FOCUS – Prévenir et lutter contre le surendettement, tel est l’objectif de la convention de partenariat signée entre la Banque de France et le Centre communal d’action sociale de Grenoble, le 23 novembre dernier. Avec, à la clé, un “observatoire des créances” pour ouvrir le dialogue entre acteurs législatifs, économiques et financiers, mais aussi un volet éducatif visant à former la population en matières financière et budgétaire.
« Mieux se protéger contre le surendettement est une problématique collective », souligne Francis Bénet, le directeur départemental Isère de la Banque de France. C’est pourquoi il a signé avec Alain Denoyelle – le vice-président du centre communal d’action sociale (CCAS) de Grenoble – une convention de partenariat, le 23 novembre dernier. Objectif de cette coopération ? Prévenir le surendettement et apporter des solutions à l’accumulation des dettes bancaires.
Francis Bénet (à gauche) et Alain Denoyelle (à droite) lors de la signature de la convention de partenariat entre la Banque de France et le CCAS © Anaïs Mariotti – Place Gre’net
Concrètement, cette convention propose un cadre d’accompagnement budgétaire qui comprend l’inclusion financière par l’octroi de microcrédits et l’éducation bancaire et financière.

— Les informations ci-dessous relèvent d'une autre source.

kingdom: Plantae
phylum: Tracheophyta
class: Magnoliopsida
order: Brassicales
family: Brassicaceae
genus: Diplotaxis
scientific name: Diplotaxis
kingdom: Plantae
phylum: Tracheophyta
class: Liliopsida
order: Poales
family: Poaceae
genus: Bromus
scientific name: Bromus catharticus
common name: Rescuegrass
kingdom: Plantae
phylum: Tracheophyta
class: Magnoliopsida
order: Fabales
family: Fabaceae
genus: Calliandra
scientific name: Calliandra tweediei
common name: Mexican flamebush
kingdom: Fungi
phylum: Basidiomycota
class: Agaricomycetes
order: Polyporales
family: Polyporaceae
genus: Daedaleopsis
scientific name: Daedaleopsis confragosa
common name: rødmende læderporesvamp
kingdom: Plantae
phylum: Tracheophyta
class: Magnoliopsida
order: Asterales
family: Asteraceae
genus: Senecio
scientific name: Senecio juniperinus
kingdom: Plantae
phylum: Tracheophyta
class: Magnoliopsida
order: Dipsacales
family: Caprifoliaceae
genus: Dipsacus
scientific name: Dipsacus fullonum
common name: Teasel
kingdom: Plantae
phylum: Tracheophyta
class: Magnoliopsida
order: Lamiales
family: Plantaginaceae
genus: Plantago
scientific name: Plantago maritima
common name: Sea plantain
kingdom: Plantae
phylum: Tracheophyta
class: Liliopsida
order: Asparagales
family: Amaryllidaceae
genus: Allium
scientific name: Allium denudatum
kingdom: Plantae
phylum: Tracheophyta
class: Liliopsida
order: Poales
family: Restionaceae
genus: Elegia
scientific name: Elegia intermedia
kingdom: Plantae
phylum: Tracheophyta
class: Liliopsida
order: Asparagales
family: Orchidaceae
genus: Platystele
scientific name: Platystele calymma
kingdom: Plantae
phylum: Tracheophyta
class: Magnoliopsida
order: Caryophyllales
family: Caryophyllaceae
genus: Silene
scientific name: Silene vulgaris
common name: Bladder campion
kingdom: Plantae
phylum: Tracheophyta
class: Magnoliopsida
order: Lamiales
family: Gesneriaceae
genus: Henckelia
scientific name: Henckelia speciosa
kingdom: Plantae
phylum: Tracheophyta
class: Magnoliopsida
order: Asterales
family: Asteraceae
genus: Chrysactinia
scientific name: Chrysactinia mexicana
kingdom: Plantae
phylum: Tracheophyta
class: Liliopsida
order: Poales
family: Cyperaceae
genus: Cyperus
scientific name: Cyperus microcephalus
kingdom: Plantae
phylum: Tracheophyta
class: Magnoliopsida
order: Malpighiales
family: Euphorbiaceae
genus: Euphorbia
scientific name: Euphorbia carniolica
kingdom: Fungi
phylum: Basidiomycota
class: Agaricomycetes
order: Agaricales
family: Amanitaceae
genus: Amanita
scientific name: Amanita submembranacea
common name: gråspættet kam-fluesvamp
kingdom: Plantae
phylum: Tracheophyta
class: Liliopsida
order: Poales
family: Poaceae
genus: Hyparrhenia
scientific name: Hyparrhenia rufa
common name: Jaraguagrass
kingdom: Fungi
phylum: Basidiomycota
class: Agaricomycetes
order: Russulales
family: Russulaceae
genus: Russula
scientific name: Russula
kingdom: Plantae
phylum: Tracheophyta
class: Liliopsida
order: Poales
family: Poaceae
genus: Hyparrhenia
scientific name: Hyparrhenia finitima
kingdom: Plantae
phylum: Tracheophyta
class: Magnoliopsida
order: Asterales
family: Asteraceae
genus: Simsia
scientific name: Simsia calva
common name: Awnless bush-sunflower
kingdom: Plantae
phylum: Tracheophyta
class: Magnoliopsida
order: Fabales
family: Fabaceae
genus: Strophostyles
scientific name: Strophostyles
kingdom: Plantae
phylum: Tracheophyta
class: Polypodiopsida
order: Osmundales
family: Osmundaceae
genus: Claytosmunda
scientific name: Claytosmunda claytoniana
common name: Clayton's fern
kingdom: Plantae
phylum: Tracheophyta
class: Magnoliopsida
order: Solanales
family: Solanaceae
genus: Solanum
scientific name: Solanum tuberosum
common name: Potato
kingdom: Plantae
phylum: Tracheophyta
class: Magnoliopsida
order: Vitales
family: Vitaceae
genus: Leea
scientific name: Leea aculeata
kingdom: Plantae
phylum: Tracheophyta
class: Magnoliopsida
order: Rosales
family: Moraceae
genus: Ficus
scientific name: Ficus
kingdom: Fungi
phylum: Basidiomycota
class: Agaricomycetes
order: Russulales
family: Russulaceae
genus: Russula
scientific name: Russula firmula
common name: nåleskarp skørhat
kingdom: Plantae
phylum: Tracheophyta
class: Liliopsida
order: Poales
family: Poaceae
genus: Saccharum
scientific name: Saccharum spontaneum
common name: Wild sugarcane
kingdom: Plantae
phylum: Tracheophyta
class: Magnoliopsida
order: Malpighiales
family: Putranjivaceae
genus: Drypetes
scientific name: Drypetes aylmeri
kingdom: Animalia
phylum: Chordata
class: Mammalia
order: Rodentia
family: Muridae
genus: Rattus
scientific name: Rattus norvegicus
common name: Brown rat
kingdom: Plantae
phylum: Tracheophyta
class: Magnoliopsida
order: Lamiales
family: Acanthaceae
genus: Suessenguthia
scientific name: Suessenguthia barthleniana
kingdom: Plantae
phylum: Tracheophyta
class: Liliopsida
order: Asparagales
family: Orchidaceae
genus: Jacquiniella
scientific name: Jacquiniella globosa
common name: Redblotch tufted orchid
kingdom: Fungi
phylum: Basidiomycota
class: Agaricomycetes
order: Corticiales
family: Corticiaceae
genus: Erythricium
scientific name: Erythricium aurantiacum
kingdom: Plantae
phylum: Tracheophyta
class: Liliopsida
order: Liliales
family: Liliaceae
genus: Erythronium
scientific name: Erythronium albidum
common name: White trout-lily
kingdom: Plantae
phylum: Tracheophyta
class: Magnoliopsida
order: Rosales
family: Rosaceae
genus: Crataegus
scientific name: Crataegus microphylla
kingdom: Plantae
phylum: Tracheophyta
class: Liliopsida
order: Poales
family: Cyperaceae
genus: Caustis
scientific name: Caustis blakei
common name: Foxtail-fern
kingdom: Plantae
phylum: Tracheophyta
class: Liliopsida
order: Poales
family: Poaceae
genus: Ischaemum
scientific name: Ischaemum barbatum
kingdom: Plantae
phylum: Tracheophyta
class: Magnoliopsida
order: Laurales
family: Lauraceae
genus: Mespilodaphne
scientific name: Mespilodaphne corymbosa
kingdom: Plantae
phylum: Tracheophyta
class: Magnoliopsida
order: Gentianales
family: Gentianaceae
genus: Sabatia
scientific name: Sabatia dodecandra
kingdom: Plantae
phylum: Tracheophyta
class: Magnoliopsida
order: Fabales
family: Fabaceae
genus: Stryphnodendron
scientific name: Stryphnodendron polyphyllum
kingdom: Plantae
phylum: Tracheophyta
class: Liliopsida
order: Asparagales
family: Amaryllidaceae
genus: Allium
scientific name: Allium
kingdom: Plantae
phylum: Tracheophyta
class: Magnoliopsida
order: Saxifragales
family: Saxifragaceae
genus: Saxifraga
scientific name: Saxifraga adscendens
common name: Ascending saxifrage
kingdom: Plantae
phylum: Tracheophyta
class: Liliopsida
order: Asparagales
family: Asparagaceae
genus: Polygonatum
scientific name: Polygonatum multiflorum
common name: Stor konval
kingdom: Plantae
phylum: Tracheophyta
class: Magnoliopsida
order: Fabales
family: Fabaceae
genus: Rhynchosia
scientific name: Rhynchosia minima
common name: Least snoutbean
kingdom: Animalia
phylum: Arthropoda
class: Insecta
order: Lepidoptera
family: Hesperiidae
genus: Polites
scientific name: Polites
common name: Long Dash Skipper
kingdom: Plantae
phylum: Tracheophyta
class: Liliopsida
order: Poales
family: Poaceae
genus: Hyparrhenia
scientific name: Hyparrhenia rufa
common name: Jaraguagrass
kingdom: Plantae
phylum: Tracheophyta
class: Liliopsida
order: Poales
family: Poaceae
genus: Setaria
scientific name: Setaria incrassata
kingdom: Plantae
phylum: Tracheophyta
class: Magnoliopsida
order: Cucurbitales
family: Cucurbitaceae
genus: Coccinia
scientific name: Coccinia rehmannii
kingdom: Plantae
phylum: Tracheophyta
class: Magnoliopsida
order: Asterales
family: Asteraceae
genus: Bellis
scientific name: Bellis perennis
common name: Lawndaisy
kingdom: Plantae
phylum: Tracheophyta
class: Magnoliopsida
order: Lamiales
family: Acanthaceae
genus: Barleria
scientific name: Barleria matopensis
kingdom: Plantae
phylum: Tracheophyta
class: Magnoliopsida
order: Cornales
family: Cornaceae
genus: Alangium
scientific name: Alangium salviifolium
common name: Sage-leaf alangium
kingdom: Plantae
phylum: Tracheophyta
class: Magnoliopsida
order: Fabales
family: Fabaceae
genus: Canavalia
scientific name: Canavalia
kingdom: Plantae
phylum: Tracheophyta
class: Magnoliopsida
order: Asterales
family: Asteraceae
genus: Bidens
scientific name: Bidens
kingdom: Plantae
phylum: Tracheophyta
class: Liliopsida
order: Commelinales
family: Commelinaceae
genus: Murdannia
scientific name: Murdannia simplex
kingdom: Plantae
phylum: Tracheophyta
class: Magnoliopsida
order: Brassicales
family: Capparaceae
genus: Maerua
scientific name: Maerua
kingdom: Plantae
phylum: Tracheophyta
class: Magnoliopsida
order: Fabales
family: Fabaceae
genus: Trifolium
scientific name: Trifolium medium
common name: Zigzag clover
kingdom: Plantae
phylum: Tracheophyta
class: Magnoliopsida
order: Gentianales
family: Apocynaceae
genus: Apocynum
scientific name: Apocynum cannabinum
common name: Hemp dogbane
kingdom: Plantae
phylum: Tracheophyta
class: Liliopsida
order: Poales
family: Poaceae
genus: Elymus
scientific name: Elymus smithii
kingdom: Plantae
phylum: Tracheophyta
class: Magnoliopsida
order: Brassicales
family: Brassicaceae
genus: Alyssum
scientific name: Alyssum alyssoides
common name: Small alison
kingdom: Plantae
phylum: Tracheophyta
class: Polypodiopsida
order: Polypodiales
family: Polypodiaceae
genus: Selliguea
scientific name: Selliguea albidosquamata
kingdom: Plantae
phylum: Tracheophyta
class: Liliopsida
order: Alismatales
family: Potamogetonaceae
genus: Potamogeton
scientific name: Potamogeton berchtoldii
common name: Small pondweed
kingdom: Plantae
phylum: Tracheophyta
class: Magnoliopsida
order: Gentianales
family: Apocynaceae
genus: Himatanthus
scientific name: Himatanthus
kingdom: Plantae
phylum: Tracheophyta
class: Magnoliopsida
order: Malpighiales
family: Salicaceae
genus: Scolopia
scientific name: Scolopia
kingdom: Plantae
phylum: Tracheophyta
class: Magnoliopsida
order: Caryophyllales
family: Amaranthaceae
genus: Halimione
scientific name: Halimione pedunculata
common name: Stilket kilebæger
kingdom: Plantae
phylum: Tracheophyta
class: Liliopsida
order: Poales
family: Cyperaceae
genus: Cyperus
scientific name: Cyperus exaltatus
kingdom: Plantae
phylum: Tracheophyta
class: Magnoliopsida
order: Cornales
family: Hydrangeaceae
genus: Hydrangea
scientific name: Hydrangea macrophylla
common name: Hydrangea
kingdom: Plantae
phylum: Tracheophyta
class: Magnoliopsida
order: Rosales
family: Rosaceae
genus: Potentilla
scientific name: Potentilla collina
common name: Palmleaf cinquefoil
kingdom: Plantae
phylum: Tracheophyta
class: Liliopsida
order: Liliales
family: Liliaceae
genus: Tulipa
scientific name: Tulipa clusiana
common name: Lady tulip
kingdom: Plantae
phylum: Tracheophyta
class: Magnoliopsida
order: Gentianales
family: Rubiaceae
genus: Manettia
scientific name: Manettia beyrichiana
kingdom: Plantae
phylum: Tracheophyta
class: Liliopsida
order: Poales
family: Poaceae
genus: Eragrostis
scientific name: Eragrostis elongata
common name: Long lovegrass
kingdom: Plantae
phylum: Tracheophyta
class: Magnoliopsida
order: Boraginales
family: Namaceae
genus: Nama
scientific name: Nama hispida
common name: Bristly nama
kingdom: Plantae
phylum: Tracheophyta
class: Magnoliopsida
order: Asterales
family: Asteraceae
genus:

Pourquoi un tel partenariat ? « Il vise à resserrer les liens entre la Banque de France et le CCAS pour offrir aux citoyens des outils de compréhension du surendettement », expliquent les signataires.
Depuis 1989, « la Banque de France se charge du surendettement. Elle est un rouage central dans les négociations entre les créanciers bancaires et les acteurs financiers », assure Francis Bénet. Quant au CCAS, c’est un service public de proximité, capable d’interagir directement avec la population.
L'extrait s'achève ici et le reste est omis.